Whoa, there is no as.cm()
. I'll add an issue and fix tonight or tomorrow.
Hm. heading
is used in data(cm)
and that data type is several years old, so we may be stuck with that. I don't think it makes sense for Interocean S4 data, though! I looked at the file used for data(cm)
and it is an ascii file that uses the word Dir
for this variable.
The word heading
makes no sense for an S4 (in my opinion) since I really think the word suggests something (a ship, a fared device, etc) that 'heads' into the wind. And the S4 is a sphere, which doesn't do anything like that!
We don't want a lot of inconsistency. The word used for these ODF current-meter data is certainly "direction", and that would argue to save it as e.g. directionTrue
in the object ... but then as.cm()
would switch it to heading
, which seems a bit confusing.
So it seems to be a choice between a bit of confusion, and a change to years-old code. I am leaning to changing that years-old code, because I cannot recall a single user (other than Clark and me) who has used Interocean S4 data, and both Clark and I can easily tweak any of our code, if we have to, for a simple name change. (Note: the plot
method can handle things internally.)
What do you think, Clark ( @richardsc ) ? Alter the existing name in cm
objects (my choice) or just live with what seems the unphysical variable name "heading"?
I agree with you. Heading indicates an instrument direction and not a current direction, so the s4 code should be changed. Aanderaa current meters and s4 current meters should both be consistently stored in cm objects.
This also suggests that the s4 code should distinguish between magnetic and true (if possible).
Good. I will recode for the new name directionTrue
tomorrow sometime. I basically have as.cm()
working but am not going to commit until a new day when my eyes are keen enough to see what I'm doing. As always, thanks!
Actually, as I look at the code I've just written, I think it should be called direction
. We don't say e.g. temperatureCalibrated
or similar. I don't think we need the postfix adjective. I think the magnetic should get a special name (directionMagnetic
), however, because if we have two direction
variables it may cause confusion. So I'll code that tomorrow morning, unless an objection appears here tonight.
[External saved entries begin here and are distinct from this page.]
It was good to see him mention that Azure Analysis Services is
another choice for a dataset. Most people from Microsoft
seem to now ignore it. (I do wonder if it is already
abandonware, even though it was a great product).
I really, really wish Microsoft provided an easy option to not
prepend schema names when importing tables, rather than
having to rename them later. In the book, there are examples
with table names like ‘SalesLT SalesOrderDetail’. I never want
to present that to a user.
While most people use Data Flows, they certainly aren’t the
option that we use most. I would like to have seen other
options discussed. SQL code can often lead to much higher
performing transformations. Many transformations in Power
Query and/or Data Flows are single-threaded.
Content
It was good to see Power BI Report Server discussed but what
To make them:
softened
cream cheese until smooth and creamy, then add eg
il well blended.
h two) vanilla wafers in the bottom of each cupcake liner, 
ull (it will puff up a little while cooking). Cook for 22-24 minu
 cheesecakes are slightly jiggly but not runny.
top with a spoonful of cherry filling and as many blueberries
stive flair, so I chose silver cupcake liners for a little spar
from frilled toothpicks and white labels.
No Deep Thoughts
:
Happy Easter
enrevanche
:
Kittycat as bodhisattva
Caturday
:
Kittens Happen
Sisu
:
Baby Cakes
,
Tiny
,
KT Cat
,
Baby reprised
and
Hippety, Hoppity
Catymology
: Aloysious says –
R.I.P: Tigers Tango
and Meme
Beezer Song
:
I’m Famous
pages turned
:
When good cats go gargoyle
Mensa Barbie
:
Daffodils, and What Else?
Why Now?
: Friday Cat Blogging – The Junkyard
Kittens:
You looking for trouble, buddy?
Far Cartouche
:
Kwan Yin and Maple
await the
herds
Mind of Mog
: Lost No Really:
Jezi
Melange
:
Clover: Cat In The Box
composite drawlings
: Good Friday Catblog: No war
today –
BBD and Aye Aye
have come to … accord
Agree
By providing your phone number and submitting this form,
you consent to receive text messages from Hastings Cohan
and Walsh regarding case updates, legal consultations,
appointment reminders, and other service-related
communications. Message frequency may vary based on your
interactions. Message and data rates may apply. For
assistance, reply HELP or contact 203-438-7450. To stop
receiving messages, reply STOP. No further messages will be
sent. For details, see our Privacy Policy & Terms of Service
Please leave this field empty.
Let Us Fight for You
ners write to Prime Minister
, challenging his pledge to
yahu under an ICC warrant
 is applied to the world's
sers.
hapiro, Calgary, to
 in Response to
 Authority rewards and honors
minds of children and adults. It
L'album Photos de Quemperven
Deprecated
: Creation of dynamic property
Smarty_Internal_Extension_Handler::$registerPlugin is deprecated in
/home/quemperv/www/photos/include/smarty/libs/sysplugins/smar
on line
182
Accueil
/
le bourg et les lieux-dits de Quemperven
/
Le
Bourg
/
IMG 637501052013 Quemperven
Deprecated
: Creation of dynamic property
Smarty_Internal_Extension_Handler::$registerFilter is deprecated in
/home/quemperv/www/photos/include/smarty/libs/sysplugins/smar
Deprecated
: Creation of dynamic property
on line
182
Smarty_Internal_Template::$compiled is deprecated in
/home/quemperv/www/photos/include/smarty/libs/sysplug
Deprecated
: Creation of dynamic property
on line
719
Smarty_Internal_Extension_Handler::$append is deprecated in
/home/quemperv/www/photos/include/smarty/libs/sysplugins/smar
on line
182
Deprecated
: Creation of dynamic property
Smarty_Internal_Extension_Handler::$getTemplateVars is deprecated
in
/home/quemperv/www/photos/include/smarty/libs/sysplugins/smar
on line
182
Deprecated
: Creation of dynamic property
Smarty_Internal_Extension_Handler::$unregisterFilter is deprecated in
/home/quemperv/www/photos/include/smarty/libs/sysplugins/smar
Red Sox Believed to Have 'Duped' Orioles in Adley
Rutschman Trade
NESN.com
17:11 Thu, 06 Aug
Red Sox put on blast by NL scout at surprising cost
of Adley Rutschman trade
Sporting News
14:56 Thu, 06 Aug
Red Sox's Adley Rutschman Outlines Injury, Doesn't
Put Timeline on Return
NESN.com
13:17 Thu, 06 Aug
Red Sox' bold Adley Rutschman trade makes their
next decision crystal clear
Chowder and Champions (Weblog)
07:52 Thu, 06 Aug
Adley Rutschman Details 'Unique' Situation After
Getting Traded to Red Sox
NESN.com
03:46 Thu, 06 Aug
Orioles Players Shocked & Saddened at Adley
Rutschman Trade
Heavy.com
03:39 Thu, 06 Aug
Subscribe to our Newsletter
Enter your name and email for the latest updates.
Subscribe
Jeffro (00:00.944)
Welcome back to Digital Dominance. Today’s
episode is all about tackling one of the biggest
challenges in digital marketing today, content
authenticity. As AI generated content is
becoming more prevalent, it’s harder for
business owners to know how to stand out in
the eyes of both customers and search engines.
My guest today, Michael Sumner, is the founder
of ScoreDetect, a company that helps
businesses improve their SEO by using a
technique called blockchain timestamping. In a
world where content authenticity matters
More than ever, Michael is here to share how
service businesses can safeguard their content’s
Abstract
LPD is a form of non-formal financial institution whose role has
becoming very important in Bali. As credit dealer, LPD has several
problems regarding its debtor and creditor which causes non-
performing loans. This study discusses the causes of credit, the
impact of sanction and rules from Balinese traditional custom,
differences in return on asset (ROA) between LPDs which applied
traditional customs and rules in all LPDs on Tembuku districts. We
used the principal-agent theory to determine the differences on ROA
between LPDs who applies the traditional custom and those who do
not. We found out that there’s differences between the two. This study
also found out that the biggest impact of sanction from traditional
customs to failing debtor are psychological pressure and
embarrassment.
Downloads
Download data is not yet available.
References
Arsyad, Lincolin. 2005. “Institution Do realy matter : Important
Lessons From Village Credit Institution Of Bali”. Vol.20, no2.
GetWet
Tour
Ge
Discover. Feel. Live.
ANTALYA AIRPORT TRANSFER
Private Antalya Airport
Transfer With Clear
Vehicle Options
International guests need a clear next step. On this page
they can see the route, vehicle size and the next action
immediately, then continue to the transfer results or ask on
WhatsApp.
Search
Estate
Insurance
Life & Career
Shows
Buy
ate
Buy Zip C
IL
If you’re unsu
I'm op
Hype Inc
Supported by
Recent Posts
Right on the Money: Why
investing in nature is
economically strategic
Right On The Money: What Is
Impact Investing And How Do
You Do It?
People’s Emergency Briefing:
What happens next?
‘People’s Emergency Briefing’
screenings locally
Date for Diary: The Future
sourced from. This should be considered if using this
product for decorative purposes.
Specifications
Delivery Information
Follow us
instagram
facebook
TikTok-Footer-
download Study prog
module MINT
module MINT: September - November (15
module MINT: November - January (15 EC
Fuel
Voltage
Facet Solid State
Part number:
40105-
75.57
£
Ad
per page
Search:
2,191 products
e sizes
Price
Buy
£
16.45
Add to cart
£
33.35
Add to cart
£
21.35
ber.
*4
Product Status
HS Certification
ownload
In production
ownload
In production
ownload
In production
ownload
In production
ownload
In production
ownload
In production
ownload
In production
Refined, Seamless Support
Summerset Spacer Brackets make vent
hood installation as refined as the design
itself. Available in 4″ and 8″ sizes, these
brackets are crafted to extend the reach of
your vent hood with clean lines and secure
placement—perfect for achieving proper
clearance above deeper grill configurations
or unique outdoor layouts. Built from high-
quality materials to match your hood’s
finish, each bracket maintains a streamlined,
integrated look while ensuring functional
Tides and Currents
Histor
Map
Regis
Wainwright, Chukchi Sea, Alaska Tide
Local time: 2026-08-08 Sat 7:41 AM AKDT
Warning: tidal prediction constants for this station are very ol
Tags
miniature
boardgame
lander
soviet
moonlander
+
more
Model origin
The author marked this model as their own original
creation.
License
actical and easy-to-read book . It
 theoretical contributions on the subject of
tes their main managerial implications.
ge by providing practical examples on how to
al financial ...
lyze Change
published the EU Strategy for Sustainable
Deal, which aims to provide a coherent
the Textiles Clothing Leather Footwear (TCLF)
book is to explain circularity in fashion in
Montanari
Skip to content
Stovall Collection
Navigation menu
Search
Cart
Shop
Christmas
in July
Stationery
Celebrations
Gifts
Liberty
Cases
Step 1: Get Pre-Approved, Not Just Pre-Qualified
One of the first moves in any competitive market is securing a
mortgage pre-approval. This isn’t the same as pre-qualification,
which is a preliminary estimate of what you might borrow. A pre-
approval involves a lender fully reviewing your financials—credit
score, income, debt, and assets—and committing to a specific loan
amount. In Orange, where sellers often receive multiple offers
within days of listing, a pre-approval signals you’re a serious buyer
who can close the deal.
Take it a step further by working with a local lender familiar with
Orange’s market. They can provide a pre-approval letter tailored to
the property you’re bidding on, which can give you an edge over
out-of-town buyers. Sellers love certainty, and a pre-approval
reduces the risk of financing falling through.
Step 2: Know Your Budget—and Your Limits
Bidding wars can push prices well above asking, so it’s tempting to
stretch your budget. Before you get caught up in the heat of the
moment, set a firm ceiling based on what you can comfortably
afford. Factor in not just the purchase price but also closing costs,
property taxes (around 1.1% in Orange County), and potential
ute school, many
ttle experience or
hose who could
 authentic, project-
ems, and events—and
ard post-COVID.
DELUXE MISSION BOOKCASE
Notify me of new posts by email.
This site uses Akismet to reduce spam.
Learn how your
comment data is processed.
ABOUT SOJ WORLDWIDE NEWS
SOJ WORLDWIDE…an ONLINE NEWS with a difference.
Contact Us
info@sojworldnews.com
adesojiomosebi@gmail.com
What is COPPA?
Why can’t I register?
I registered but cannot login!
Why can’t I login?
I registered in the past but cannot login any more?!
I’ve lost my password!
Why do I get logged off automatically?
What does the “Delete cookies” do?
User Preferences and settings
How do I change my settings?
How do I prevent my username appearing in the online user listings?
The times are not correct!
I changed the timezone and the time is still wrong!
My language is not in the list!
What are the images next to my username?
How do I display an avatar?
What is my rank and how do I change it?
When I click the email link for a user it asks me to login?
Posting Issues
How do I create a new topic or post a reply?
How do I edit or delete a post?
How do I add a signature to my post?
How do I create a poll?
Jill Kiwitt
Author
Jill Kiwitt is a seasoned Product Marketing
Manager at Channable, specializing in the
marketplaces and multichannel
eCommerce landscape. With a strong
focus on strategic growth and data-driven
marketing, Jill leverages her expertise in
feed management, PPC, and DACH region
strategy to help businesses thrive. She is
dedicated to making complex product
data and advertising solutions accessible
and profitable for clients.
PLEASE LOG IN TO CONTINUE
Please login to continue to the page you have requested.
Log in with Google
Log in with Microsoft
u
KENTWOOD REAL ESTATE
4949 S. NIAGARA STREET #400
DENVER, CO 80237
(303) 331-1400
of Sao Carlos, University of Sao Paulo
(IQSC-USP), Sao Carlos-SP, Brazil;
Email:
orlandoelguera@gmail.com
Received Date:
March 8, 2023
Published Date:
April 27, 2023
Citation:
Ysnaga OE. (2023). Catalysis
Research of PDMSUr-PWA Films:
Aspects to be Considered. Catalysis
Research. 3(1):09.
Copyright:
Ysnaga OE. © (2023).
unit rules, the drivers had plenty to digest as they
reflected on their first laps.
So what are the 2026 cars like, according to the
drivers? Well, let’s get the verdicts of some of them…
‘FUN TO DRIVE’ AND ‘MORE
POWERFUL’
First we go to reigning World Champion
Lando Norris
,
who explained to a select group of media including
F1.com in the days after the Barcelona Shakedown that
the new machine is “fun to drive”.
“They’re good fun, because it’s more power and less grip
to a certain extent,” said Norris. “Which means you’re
I have this working now in develop
commit 8d332972b7912762ecd5cffa02ef16b2b07fafd7
I decided to call the direction variable as direction
, for reasons mentioned in the just-previous comment. This is new, so it could change if someone argues for that.
Closing.
Postscript. This confusion came about because of inconsistencies in ODF files. One file had e.g.
CODE= 'PSAL_01',
but another had e.g.
CODE=TEMP_01,
and that difference (spaces and quote marks) was messing up the decoder. I do not have a lot of confidence that the updated code is going to work for a broad suite of files but I prefer to keep this closed and open new (finer-grained) issues as and if they come up.